_The input_:
□ □ □ □
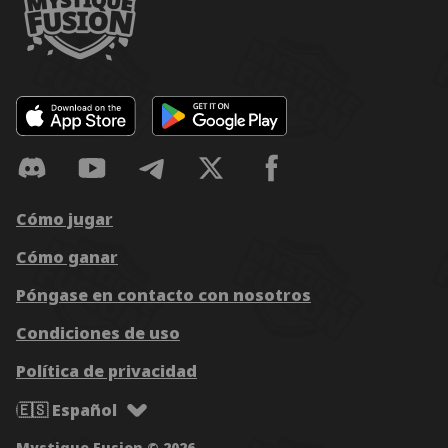
Cómo jugar
Cómo ganar
Póngase en contacto con nosotros
Condiciones de uso
Política de privacidad
🇪🇸 Español
Mystique Fusion © 2026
□ □ □ □
_What needs to be done_: Copy every line of text in the data above word for word, and leave the pictures out of your answer.

_Written response_:
Cómo jugar
Cómo ganar
Póngase en contacto con nosotros
Condiciones de uso
Política de privacidad
🇪🇸 Español
Mystique Fusion © 2026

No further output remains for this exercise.